Asiatic Eskimos - Marriage and Family



Marriage. The law of exogamy was observed strictly. As a rule, the parents or older relatives would come to an agreement about the marriage, sometimes while the couple were still children or even newborns. The actual marriage included several stages. At the beginning the relatives of the groom would give gifts (tools, hides, other valuables) to the relatives of the bride. Then the young man would perform bride-service in the house of the bride's parents for about one year, taking part in the hunt with the father of the bride and fulfilling all the male economic obligations. Sexual relations between the groom and the bride would usually begin in this period. The young couple would return to the groom's parents' house, after which time the marriage was considered validated; there was no special marriage ceremony. Divorce was similarly informal. Either the woman left or was ordered out of the man's house, and she returned to the house of her parents.
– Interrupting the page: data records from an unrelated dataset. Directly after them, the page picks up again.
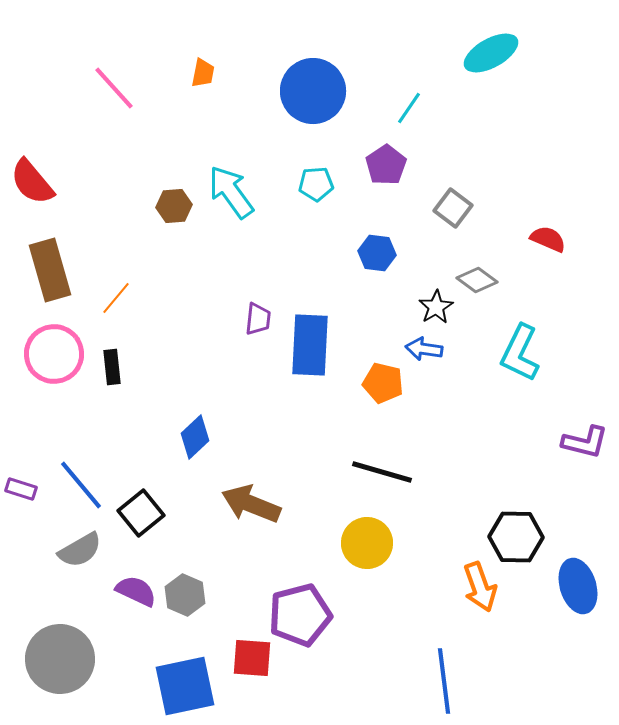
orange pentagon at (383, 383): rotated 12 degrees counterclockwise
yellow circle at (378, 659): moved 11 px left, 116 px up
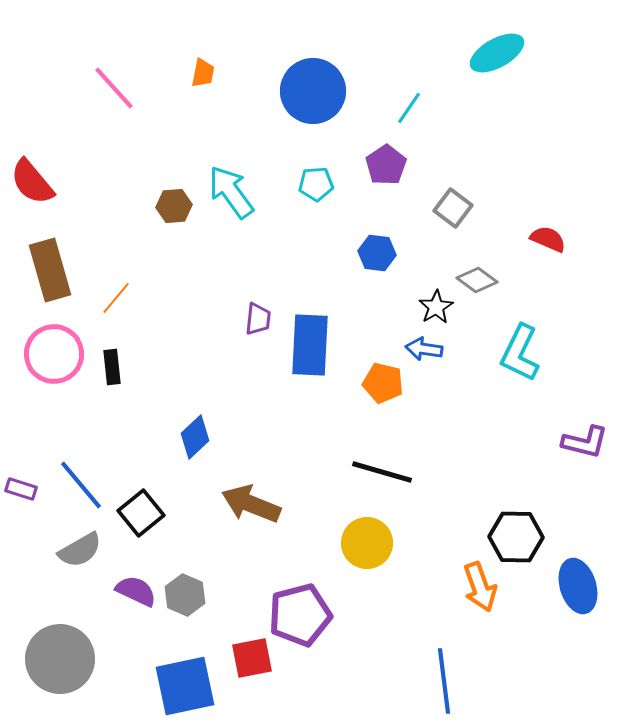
cyan ellipse at (491, 53): moved 6 px right
red square at (252, 658): rotated 15 degrees counterclockwise
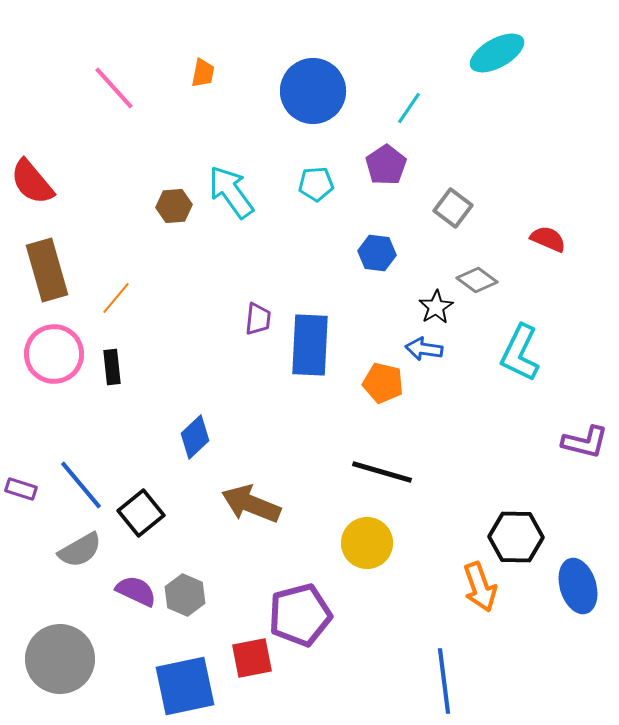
brown rectangle at (50, 270): moved 3 px left
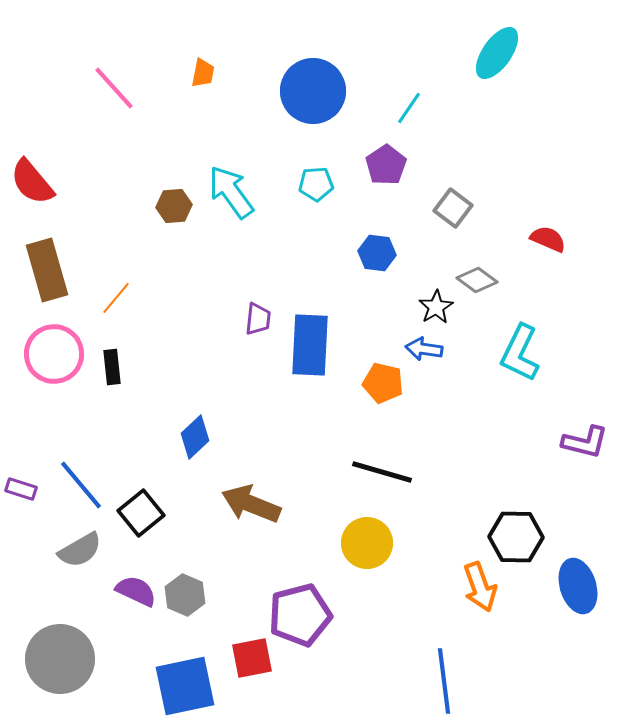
cyan ellipse at (497, 53): rotated 26 degrees counterclockwise
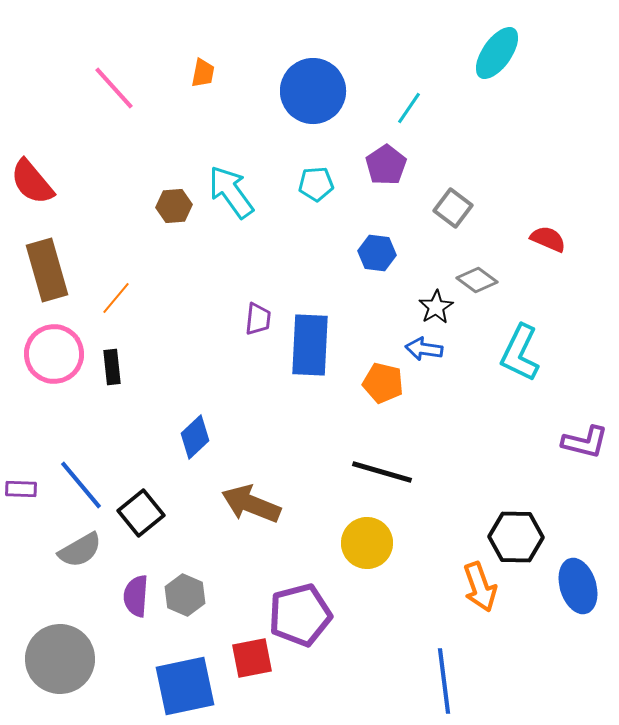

In case of the death of an older brother, his wife became the wife of a younger brother, even if he was already married. Care for the children of the dead brother lay fully on the shoulders of his younger brother and on his clan as a whole.

The Asiatic Eskimos had the custom of sharing wives between partners ( nangsaghag ), who were considered "brothers," shared food, helped each other in the hunt, and showed each other hospitality. They had the right to enter into sexual relations with each other's wives. Polygyny also existed, primarily among powerful and wealthy men such as shamans; otherwise, it was rather rare.

Domestic Unit. Within each local group the Asiatic Eskimos distinguished groups of relatives ("the big/extended family"). Each group of this sort included several small families, usually living in one large common dwelling. The head of such a large family (Russian: rod ) was called an umilyk or atanyk. The process of the dissolution of the traditional family structure and marital-reproductive relations accelerated dramatically in the mid-1970s. It was related above all to the sharp increase in the percentage of incomplete families, the children of which were born from "temporary" fathers. The main cause of the break was the age and subsequent dying out of the generation that had been born before 1930. This generation was the bearer of the traditional model of familial and marital relations, and practically all of this generation got married and subsequently had a high rate of reproduction and stable family relations. In the generation born in the 1950s, which since early childhood had gone through the system of boarding schools and hardly understood the Eskimo language, the breakup of marital and familial relations reached a very high level: in the settlement of Sireniki, for example, among Eskimo mothers under age 30, two-thirds of the children were born out of wedlock (among mothers born after 1955, it was three-quarters), and the percentage of unmarried women between ages 21 and 30 is 75 percent.

Inheritance. Inheritance was patrilineal, and the position of "clan head" passed from father to son.

Socialization. The most important institution for the socialization of children was the large family. Socialization was achieved by means of the inclusion of children in diverse forms of communal-productive and ritual activity and also with the help of special games and physical exercises directed toward the cultivation of physically hardy and psychologically stable people.